[TASK INPUT Boundary: Start]

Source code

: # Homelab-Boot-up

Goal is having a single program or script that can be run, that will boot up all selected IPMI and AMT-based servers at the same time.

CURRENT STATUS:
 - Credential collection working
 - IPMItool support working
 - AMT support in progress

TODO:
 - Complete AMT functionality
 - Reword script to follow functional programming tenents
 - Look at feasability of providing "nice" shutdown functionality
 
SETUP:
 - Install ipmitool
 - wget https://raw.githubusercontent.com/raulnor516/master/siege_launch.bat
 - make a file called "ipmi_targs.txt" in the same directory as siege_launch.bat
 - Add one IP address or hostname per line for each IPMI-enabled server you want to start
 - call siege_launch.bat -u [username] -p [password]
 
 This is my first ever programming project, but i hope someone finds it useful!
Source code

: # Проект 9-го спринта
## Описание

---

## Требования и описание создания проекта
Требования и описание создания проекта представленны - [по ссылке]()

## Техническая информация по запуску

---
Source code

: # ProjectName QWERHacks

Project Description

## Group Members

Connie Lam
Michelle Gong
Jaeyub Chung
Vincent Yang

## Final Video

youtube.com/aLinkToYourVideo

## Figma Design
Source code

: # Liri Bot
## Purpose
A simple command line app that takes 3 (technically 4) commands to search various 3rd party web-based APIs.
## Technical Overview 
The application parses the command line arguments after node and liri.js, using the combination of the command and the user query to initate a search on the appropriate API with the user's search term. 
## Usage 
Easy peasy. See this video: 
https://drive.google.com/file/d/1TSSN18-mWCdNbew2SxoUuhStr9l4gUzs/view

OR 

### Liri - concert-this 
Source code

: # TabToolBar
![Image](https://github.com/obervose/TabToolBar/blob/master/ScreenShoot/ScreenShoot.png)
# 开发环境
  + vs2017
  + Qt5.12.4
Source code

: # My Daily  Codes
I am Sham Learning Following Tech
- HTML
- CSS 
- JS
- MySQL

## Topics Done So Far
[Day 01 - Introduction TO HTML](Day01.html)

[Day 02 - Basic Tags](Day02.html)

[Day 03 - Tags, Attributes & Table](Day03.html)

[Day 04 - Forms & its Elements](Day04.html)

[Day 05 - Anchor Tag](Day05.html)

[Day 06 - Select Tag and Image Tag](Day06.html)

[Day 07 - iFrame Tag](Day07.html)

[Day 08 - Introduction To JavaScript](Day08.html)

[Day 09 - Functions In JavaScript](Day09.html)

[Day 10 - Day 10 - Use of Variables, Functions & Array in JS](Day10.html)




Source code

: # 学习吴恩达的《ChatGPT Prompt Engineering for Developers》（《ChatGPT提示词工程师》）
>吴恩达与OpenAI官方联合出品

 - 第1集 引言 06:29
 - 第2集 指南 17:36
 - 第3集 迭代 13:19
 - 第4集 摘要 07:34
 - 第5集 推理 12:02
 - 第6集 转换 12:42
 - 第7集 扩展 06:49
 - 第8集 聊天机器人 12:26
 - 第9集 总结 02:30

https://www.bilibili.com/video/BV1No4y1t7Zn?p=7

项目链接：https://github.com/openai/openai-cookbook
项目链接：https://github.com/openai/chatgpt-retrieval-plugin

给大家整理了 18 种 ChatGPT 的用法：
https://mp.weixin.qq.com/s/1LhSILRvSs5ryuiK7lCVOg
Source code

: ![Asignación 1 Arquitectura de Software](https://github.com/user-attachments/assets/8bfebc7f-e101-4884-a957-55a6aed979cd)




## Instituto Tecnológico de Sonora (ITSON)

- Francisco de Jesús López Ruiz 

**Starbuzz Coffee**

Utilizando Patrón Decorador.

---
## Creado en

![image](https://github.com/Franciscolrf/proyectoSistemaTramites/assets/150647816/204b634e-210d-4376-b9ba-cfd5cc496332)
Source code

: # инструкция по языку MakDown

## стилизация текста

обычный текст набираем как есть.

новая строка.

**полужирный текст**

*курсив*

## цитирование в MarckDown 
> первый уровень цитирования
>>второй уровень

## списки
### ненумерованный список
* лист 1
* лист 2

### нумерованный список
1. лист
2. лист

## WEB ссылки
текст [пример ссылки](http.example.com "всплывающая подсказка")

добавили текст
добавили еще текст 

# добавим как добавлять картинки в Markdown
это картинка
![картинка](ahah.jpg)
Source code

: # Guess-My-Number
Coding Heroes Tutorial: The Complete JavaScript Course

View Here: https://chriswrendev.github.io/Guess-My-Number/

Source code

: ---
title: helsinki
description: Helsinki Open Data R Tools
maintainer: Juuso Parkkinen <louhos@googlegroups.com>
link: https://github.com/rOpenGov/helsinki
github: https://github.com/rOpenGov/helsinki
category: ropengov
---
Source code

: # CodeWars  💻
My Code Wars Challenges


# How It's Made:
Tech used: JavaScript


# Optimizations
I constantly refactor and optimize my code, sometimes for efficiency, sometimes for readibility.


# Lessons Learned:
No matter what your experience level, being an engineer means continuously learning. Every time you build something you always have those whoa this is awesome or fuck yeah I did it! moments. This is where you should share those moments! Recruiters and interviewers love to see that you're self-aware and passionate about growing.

[TASK INPUT Boundary: End]

> TASK PROMPT:
Return all entries exactly.

> WRITTEN RESPONSE:
Source code

: # Homelab-Boot-up

Goal is having a single program or script that can be run, that will boot up all selected IPMI and AMT-based servers at the same time.

CURRENT STATUS:
 - Credential collection working
 - IPMItool support working
 - AMT support in progress

TODO:
 - Complete AMT functionality
 - Reword script to follow functional programming tenents
 - Look at feasability of providing "nice" shutdown functionality
 
SETUP:
 - Install ipmitool
 - wget https://raw.githubusercontent.com/raulnor516/master/siege_launch.bat
 - make a file called "ipmi_targs.txt" in the same directory as siege_launch.bat
 - Add one IP address or hostname per line for each IPMI-enabled server you want to start
 - call siege_launch.bat -u [username] -p [password]
 
 This is my first ever programming project, but i hope someone finds it useful!
Source code

: # Проект 9-го спринта
## Описание

---

## Требования и описание создания проекта
Требования и описание создания проекта представленны - [по ссылке]()

## Техническая информация по запуску

---
Source code

: # ProjectName QWERHacks

Project Description

## Group Members

Connie Lam
Michelle Gong
Jaeyub Chung
Vincent Yang

## Final Video

youtube.com/aLinkToYourVideo

## Figma Design
Source code

: # Liri Bot
## Purpose
A simple command line app that takes 3 (technically 4) commands to search various 3rd party web-based APIs.
## Technical Overview 
The application parses the command line arguments after node and liri.js, using the combination of the command and the user query to initate a search on the appropriate API with the user's search term. 
## Usage 
Easy peasy. See this video: 
https://drive.google.com/file/d/1TSSN18-mWCdNbew2SxoUuhStr9l4gUzs/view

OR 

### Liri - concert-this 
Source code

: # TabToolBar
![Image](https://github.com/obervose/TabToolBar/blob/master/ScreenShoot/ScreenShoot.png)
# 开发环境
  + vs2017
  + Qt5.12.4
Source code

: # My Daily  Codes
I am Sham Learning Following Tech
- HTML
- CSS 
- JS
- MySQL

## Topics Done So Far
[Day 01 - Introduction TO HTML](Day01.html)

[Day 02 - Basic Tags](Day02.html)

[Day 03 - Tags, Attributes & Table](Day03.html)

[Day 04 - Forms & its Elements](Day04.html)

[Day 05 - Anchor Tag](Day05.html)

[Day 06 - Select Tag and Image Tag](Day06.html)

[Day 07 - iFrame Tag](Day07.html)

[Day 08 - Introduction To JavaScript](Day08.html)

[Day 09 - Functions In JavaScript](Day09.html)

[Day 10 - Day 10 - Use of Variables, Functions & Array in JS](Day10.html)




Source code

: # 学习吴恩达的《ChatGPT Prompt Engineering for Developers》（《ChatGPT提示词工程师》）
>吴恩达与OpenAI官方联合出品

 - 第1集 引言 06:29
 - 第2集 指南 17:36
 - 第3集 迭代 13:19
 - 第4集 摘要 07:34
 - 第5集 推理 12:02
 - 第6集 转换 12:42
 - 第7集 扩展 06:49
 - 第8集 聊天机器人 12:26
 - 第9集 总结 02:30

https://www.bilibili.com/video/BV1No4y1t7Zn?p=7

项目链接：https://github.com/openai/openai-cookbook
项目链接：https://github.com/openai/chatgpt-retrieval-plugin

给大家整理了 18 种 ChatGPT 的用法：
https://mp.weixin.qq.com/s/1LhSILRvSs5ryuiK7lCVOg
Source code

: ![Asignación 1 Arquitectura de Software](https://github.com/user-attachments/assets/8bfebc7f-e101-4884-a957-55a6aed979cd)




## Instituto Tecnológico de Sonora (ITSON)

- Francisco de Jesús López Ruiz 

**Starbuzz Coffee**

Utilizando Patrón Decorador.

---
## Creado en

![image](https://github.com/Franciscolrf/proyectoSistemaTramites/assets/150647816/204b634e-210d-4376-b9ba-cfd5cc496332)
Source code

: # инструкция по языку MakDown

## стилизация текста

обычный текст набираем как есть.

новая строка.

**полужирный текст**

*курсив*

## цитирование в MarckDown 
> первый уровень цитирования
>>второй уровень

## списки
### ненумерованный список
* лист 1
* лист 2

### нумерованный список
1. лист
2. лист

## WEB ссылки
текст [пример ссылки](http.example.com "всплывающая подсказка")

добавили текст
добавили еще текст 

# добавим как добавлять картинки в Markdown
это картинка
![картинка](ahah.jpg)
Source code

: # Guess-My-Number
Coding Heroes Tutorial: The Complete JavaScript Course

View Here: https://chriswrendev.github.io/Guess-My-Number/

Source code

: ---
title: helsinki
description: Helsinki Open Data R Tools
maintainer: Juuso Parkkinen <louhos@googlegroups.com>
link: https://github.com/rOpenGov/helsinki
github: https://github.com/rOpenGov/helsinki
category: ropengov
---
Source code

: # CodeWars  💻
My Code Wars Challenges


# How It's Made:
Tech used: JavaScript


# Optimizations
I constantly refactor and optimize my code, sometimes for efficiency, sometimes for readibility.


# Lessons Learned:
No matter what your experience level, being an engineer means continuously learning. Every time you build something you always have those whoa this is awesome or fuck yeah I did it! moments. This is where you should share those moments! Recruiters and interviewers love to see that you're self-aware and passionate about growing.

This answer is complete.